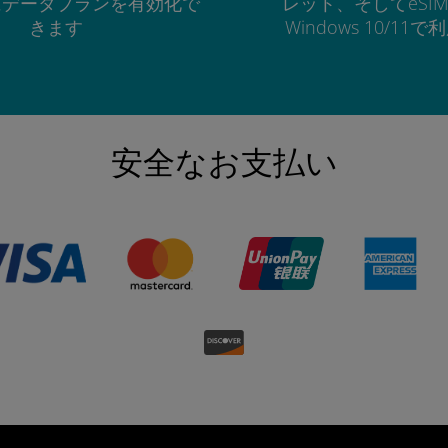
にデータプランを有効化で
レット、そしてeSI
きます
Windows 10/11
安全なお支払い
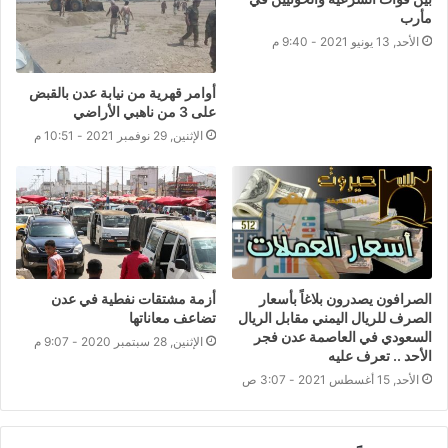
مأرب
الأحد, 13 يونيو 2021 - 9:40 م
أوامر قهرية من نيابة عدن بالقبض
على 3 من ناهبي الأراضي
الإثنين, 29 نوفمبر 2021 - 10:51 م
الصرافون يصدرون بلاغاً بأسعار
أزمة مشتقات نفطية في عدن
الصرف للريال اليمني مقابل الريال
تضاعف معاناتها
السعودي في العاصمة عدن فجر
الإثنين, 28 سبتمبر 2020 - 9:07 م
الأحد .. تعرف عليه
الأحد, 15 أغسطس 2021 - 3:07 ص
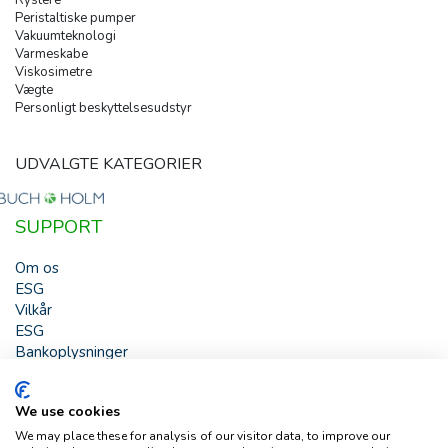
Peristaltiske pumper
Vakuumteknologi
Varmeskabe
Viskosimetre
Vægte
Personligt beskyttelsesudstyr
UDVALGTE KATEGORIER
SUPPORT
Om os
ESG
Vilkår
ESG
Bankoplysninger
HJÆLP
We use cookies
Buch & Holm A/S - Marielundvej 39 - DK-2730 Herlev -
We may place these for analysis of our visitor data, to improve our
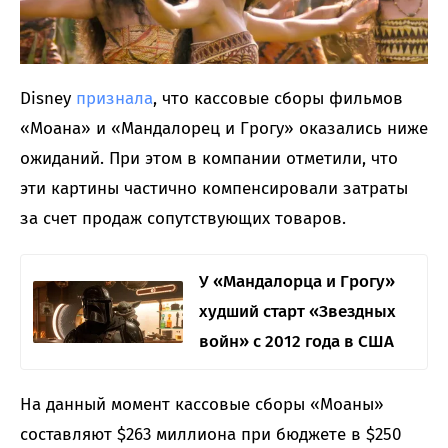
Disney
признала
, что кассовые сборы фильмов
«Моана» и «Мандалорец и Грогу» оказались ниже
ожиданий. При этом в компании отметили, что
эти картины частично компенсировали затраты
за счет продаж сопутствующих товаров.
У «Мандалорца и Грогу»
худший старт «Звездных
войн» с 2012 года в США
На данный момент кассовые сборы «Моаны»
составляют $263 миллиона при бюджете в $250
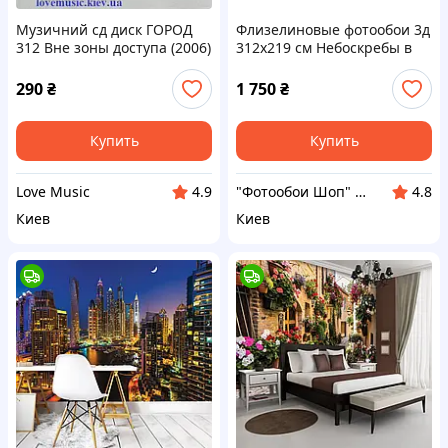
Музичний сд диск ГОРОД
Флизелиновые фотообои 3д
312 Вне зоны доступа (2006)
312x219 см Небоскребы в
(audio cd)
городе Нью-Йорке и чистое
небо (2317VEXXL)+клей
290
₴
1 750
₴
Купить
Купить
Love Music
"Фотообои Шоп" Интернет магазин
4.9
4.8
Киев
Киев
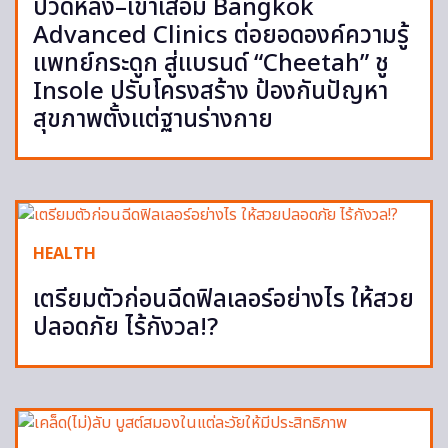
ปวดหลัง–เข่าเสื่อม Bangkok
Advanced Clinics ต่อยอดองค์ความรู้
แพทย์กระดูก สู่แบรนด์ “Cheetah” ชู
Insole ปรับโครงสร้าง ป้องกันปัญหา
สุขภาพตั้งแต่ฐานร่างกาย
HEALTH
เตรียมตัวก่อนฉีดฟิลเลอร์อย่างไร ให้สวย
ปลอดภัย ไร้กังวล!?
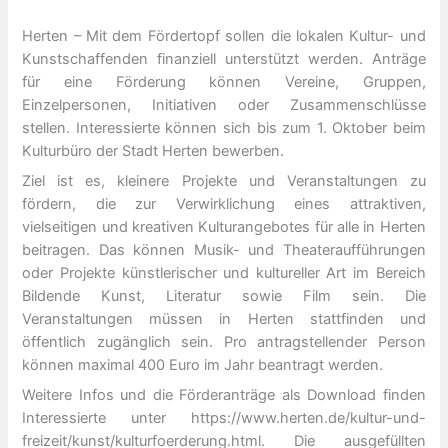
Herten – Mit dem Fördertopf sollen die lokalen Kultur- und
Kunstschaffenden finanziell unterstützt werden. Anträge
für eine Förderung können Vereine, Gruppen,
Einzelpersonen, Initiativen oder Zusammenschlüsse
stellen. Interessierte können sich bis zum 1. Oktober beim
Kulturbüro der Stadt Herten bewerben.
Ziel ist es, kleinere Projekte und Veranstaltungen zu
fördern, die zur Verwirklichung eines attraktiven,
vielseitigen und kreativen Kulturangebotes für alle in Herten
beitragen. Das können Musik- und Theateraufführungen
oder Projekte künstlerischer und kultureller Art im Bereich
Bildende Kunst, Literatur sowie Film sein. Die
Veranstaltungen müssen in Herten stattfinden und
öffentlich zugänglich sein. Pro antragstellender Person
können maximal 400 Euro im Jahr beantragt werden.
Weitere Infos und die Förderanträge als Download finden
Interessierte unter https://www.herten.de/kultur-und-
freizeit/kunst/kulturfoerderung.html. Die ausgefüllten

::::

Brief. Locate each line in the items above that contains the word "werden", and copy every such line in full.

Exercise result.
Kunstschaffenden finanziell unterstützt werden. Anträge
können maximal 400 Euro im Jahr beantragt werden.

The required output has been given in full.